How do children Learn to Read ?
Speaking comes naturally to kids. They listen to what adults speak. Initially they repeat, imitate and later, understands. Then, they starts to speak. Since, this happens before even we think much about it, it seems quite natural. Kids quickly pick up multiple spoken languages too. It is all so fast.
However, when it comes to reading, it is quite different. Parents and Teachers take quite some effort to teach kids reading. They may never read, if it is never taught. (Be also aware that, there are alternate unschooling thoughts, where the belief is that kids can read on their on)
Now, coming to how kids are taught to read, there are mainly two very different ways of doing.
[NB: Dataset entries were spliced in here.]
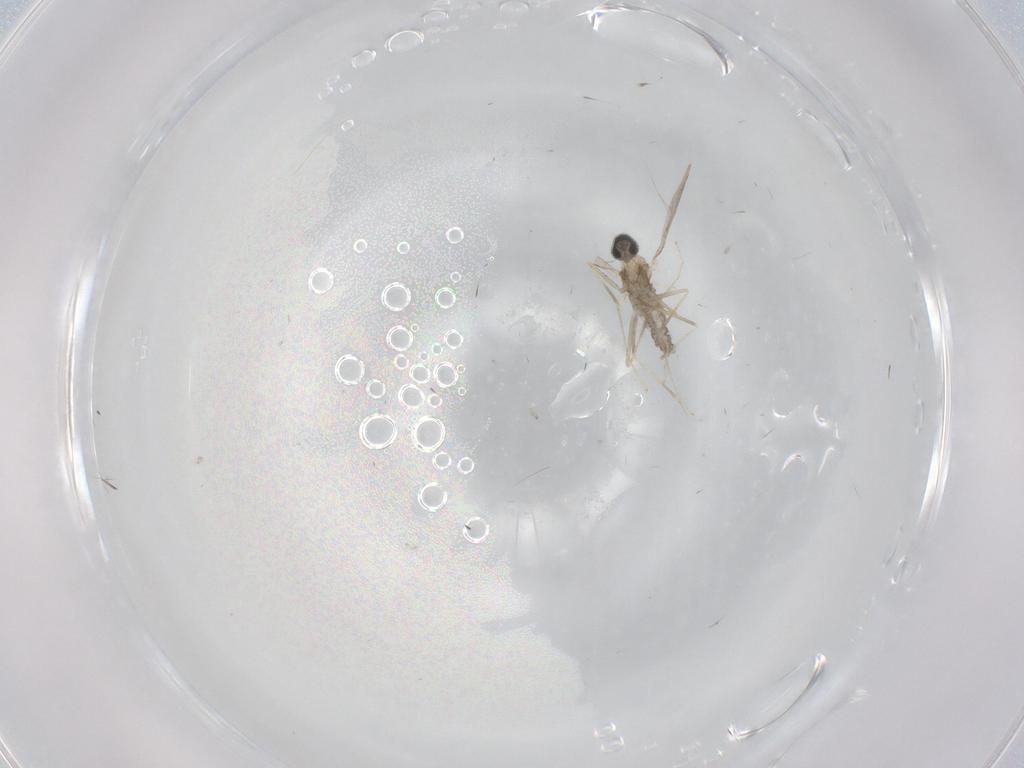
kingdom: Animalia
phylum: Arthropoda
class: Insecta
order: Diptera
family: Cecidomyiidae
While Phonics aim to formalize the technique to ready any word, Sight words approach aim to create early readers by equipping them with the most common words to jump start the early reading.
Sight words approach looks quite easy to understand for anyone. There are many pre-defined word sets like the Dolch Word List, which partitions the 200 essential words into different groups like pre-primer, primer, 1st Grade, 2nd Grade, 3rd Grade. Children memorize these words by the sight. Most of the written material is of these words and they read out quickly (without thinking much!)
Phonics approach have quite some rules and introduces concepts like Vowels, Consonants and Syllables. There are several rules based on these and children learn these rules to sound out words. Reading will be slow and halting initially, but in a few years children learn. Even in Phonics there are some words, which cannot be sounded out - they are rule breakers and are learned by sight (e.g. was, are, one, come, any). This is an area where both the approaches merge.
Different schools follow different methods, and there is no clear verdict. Parents need to be aware, there are these two different methodologies and need to play along the way your child is taught at school. Memorizing some 200 words is acceptable to many, but when it is extended to the next 1000 words, the debate starts.
A small set of memorized words (for kick starting the early reading) and Phonics rules for the general case may be a feasible approach.